The panel at the summit echoed Crowley’s concerns, especially since some of the harm may already be in motion.

“Decisions are being made now based on the legislation that passed over a year ago,” explained Amy Rick, Chair of the IRA Orphan Task Force. “I fear problems have already arisen and we will be struggling with those decisions for 10 years.”

“For rare disease drug development, you have to create incentives to bring a product to market and you have to unlock incentives for this really complex work,” said Karin Hoelzer of the National Organization of Rare Disorders (NORD).

“The problem now is that the way the IRA is written,” Hoelzer went on to explain, “once these orphan drugs apply for a second designation, even though there is no revenue associated with it, they will become negotiable. We think that it has a tremendous chilling effect on the pipeline, in particular for the small biotech where we get a lot of really big innovation in the orphan drug space.”

“My main concern about the IRA is those 95% of patients that have no treatment right now will have to wait longer,” echoed Jamie Sullivan of the EveryLife Foundation for Rare Diseases. “And our mission is to get people the right treatment at the earliest possible moment. It’s a big concern for our organization.”

The importance of engaging with CMS

Much of the panelists’ work is oriented towards educating the Centers for Medicare and Medicaid Services (CMS) on the struggles associated with the orphan drug exclusion of the IRA.

“We’ve been working very closely with CMS for the last year to year and a half,” said Sullivan.

CMS has been receptive to the organization’s concerns and education, holding a listening session in which patients were able to speak for 3 minutes each about their concerns and needs, she explained. 

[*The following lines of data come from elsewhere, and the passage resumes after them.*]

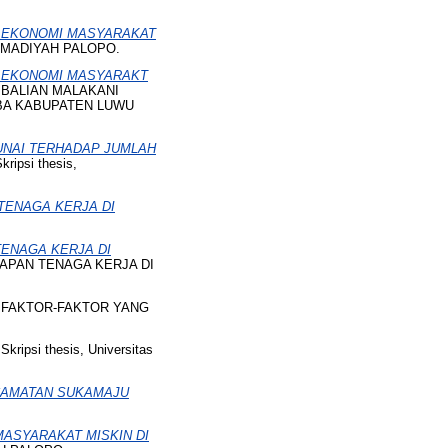
P EKONOMI MASYARAKAT
AMMADIYAH PALOPO.
P EKONOMI MASYARAKT
BALIAN MALAKANI
BA KABUPATEN LUWU
UNAI TERHADAP JUMLAH
kripsi thesis,
TENAGA KERJA DI
ENAGA KERJA DI
PAN TENAGA KERJA DI
FAKTOR-FAKTOR YANG
Skripsi thesis, Universitas
CAMATAN SUKAMAJU
ASYARAKAT MISKIN DI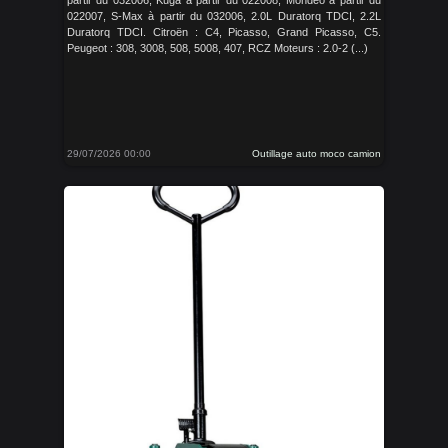
partir du 032006, Kuga à partir du 022008, Mondeo à partir du
022007, S-Max à partir du 032006, 2.0L Duratorq TDCI, 2.2L
Duratorq TDCI. Citroën : C4, Picasso, Grand Picasso, C5.
Peugeot : 308, 3008, 508, 5008, 407, RCZ Moteurs : 2.0-2 (...)
29/07/2026 00:00
Outillage auto moco camion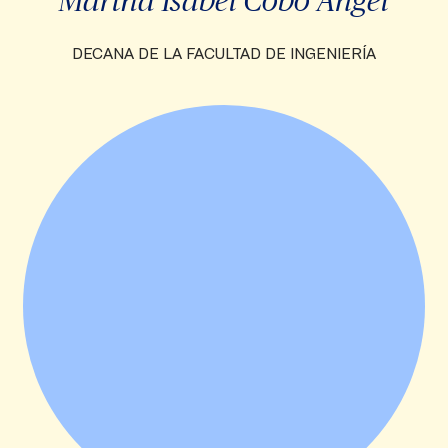
DECANA DE LA FACULTAD DE INGENIERÍA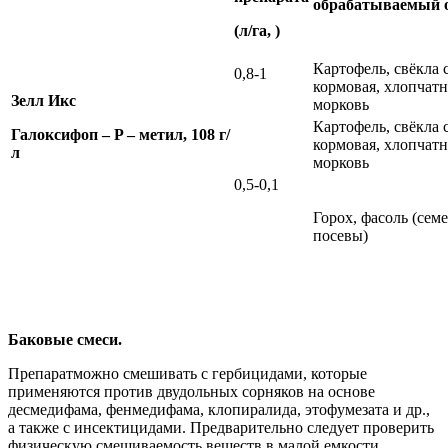
обрабатываемый 
(л/га, )
Картофель, свёкла 
0,8-1
кормовая, хлопчатн
Зелл Икс
морковь
Картофель, свёкла 
Галоксифоп –
P
– метил, 108 г/
кормовая, хлопчатн
л
морковь
0,5-0,1
Горох, фасоль (сем
посевы)
Баковые смеси.
Препаратможно смешивать с гербицидами, которые
применяются против двудольных сорняков на основе
десмедифама, фенмедифама, клопиралида, этофумезата и др.,
а также с инсектицидами. Предварительно следует проверить
физическую смешиваемость веществ в малой емкости.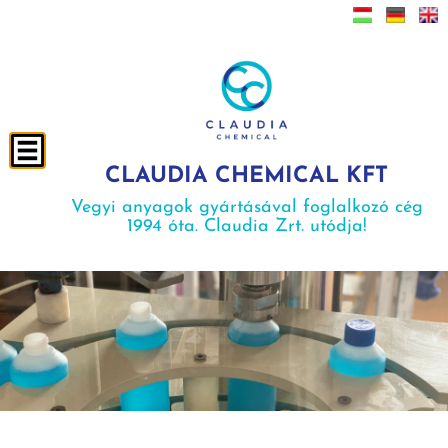
CLAUDIA CHEMICAL KFT
Vegyi anyagok gyártásával foglalkozó cég
1994 óta. Claudia Zrt. utódja!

“We have been tremendously thankful to CMS for these sessions and will be continuing them,” she said.

“One thing we really stress when talking about the issues in the IRA is in the value area,” added Sullivan. “And while CMS is prohibited by legislation from considering QALYs [Quality-Adjusted Life Years] in their value calculation, because of the nature of QALY and that they treat the life of a disabled person as less than a non-disabled, then they have effectively been banned from using QALYs in their negotiation process.”

“So, the question becomes, should they be looking at values? And so, we really urge CMS to work with the groups that are out here in the patient community that have been really putting effort behind developing patient-driven metrics of value and look at the full scope of the value of drug,” she continued.

How to combat the unintended consequences of the IRA

Something needs to be done to combat the chilling effect on the industry. Already, some companies have stopped research in the orphan drug space and VCs are pulling out of investments in rare disease drug development. The nuts and bolts of the industry have clearly reflected the issues; with this exclusion, investment and innovation are simply not as viable an option. 

Nonetheless, biotech CEOs, patient advocates, and everyone in between are not going to let this issue go any time soon.

“There is some momentum for resolving this issue,” said the IRA Orphan Task Force’s Rick. “We are still very optimistic because there’s bipartisan support. On September 18, representatives introduced legislation that is focused very specifically on the incentives for rare research and development for orphan drugs….and it was introduced soon after the CMS final guidance came out on the very last day of June.”

“The fact that this was introduced in September makes us very, very optimistic about gaining bipartisan momentum,” concluded Rick.